Читаем Избранное полностью

Очки у писаря чудом держались на кончике бульдожьего носа.

— Виновных не сажают, — сказал он серьезно и поверх стекол посмотрел на Емельянова.

Александр Николаевич оторопел, а писарь деловито сменил перо «уточку» на «рондо», продолжая философствовать:

— В тюрьмах сидят одни праведники. И твои сыновья тоже ни за что угодили за решетку. Недолго ждать осталось, скоро суд определит: в крепость или по Владимирке им шагать.

— Наказывают, а за что? — возмутился Александр Николаевич. — С чем пришли сыщики и городовые, с тем и убрались. На то и бумага в присутствии понятых составлена. Горшок сметаны опоганили, девкам моим на день уборки оставили.

Писарь, макнув перо, красивым почерком вывел на чистом листе: «Милостивый государь».

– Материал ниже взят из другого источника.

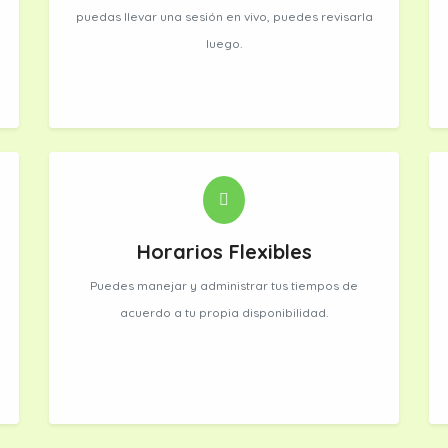
puedas llevar una sesión en vivo, puedes revisarla
luego.
Horarios Flexibles
Puedes manejar y administrar tus tiempos de
acuerdo a tu propia disponibilidad.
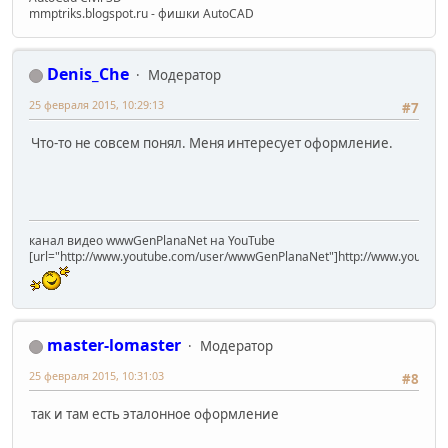
mmptriks.blogspot.ru - фишки AutoCAD
Denis_Che
Модератор
25 февраля 2015, 10:29:13
#7
Что-то не совсем понял. Меня интересует оформление.
канал видео wwwGenPlanaNet на YouTube
[url="http://www.youtube.com/user/wwwGenPlanaNet"]http://www.youtub
master-lomaster
Модератор
25 февраля 2015, 10:31:03
#8
так и там есть эталонное оформление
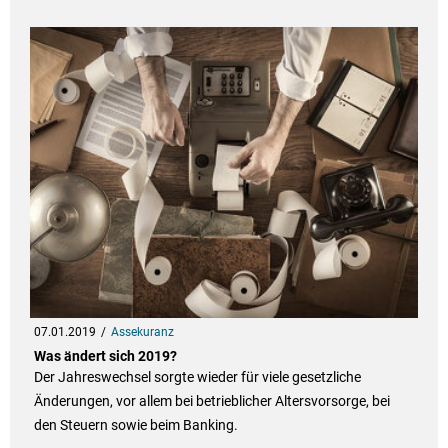
07.01.2019
Assekuranz
Was ändert sich 2019?
Der Jahreswechsel sorgte wieder für viele gesetzliche
Änderungen, vor allem bei betrieblicher Altersvorsorge, bei
den Steuern sowie beim Banking.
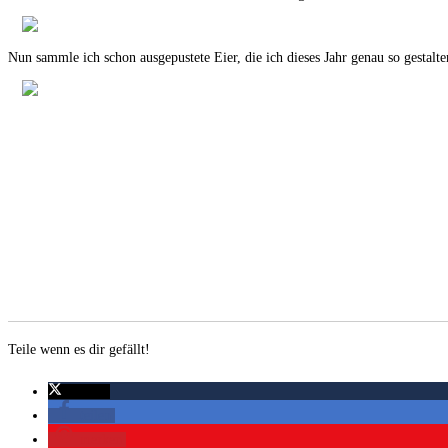
Nun sammle ich schon ausgepustete Eier, die ich dieses Jahr genau so gestalt
Teile wenn es dir gefällt!
twittern
teilen
merken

— К исправнику надобно попасть, — уже мягче заговорил Александр Николаевич. — Крест есть? Подсоби.

Писарь несколькими штрихами под строкой «Милостивый государь» нарисовал вход в ресторан и выпуклыми буквами вывел название: «Медведь». Это была божеская цена за протекцию.

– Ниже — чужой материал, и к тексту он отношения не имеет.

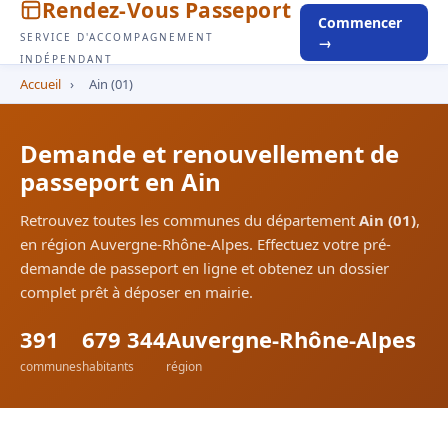
Rendez-Vous Passeport
Commencer
SERVICE D'ACCOMPAGNEMENT
→
INDÉPENDANT
Accueil
›
Ain (01)
Demande et renouvellement de
passeport en Ain
Retrouvez toutes les communes du département
Ain (01)
,
en région Auvergne-Rhône-Alpes. Effectuez votre pré-
demande de passeport en ligne et obtenez un dossier
complet prêt à déposer en mairie.
391
679 344
Auvergne-Rhône-Alpes
communes
habitants
région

В следующее присутствие Александра Николаевича первым пропустили к исправнику. Колобков знал в лицо Емельянова, но руки не подал и сесть не предложил, сказал холодно:

— Предупреждал: живите, как все православные, — нет, к бунтовщикам потянуло.

Александр Николаевич промолчал, боялся повредить сыновьям. Писарь тогда у «Медведя» выболтал: самое малое, что получат Василий и Иван — высылку в северную губернию, не подфартит — отправят на каторжные работы, статьи суровые: привлекаются за подстрекательные действия против государя императора.

— Сыновья мои, ваше высокоблагородие, сызмальства приучены к ремеслу, — защищал детей своих с достоинством Александр Николаевич. — Ваши люди все перерыли, все перещупали, дом и усадебные постройки чуть по бревнышку не раскатали — ничего противозаконного не нашли. Да и откуда, мастеровые мы.

Колобнев был недоволен результатами обыска, подвел тайный агент. Прохвост чуть не на Евангелии клялся, что в доме Емельяновых — подпольная мастерская. Если почему-либо нельзя выехать в лес на пристрелку, то бой винтовки проверяют в колодце. Может, и правда, но с поличным не поймали.

— Плохо искали, нам известно. — Колобнев долго перекладывал бумаги, пока нашел нужную, а по тому, как он ее торопливо накрыл рукой, Александр Николаевич догадался: исправник берет на пушку.

— Сами, ваше высокоблагородие, приходите с обыском, Соцкого прихватите, он в моем доме не заблудится.

— Коль потребуется, разрешения испрашивать не стану. — Колобнев провел рукой по напомаженным волосам. — Прошение накатал… Губернатор про Емельяновых и слышать не хочет, уши затыкает, — продолжал он, но уже покровительственно. — Дешево отделался твой старший.

Помолчав, Колобнев спросил:

— Желаешь помочь сыновьям? Подай прошение. Государь милостив.

Колобнев взял со стула запечатанный конверт.

— Дома своей рукой перепишешь, ничего, что коряво. Где пробелы — вставишь фамилии. — Колобнев замялся и заговорил участливо: — Завтра неприсутственный день, приходи, приму.

Писарь у дверей встретил Александра Николаевича, увел на лестницу.

— Судьба парней в твоих руках. От ведения дел сестрорецких мастеровых полиция отставлена. — Писарь понизил голос до шепота. — Исправник берется похлопотать, радуйся. Тошно ему сейчас, другие в его хозяйстве копошатся. Как губернатору преподнесут? Обстановка в столице — не дай боже: Шпалерка забита, Дерябинские казармы превращены во временную тюрьму, там поместили и восемнадцать оружейников.

— И на том спасибо, — Александр Николаевич сказал искренне: наконец-то узнал, где томятся сыновья.

Дома была только жена, она крепко спала. На плите в кастрюле лениво булькала мыльная вода. Лиза, наверно, затевает постирушку, выскочила за чем-нибудь в лавку. Александр Николаевич был рад, что никто не помешает ему переписать прошение. Постелив чистую скатерть, вычистив тряпкой перо, он достал из конверта прошение.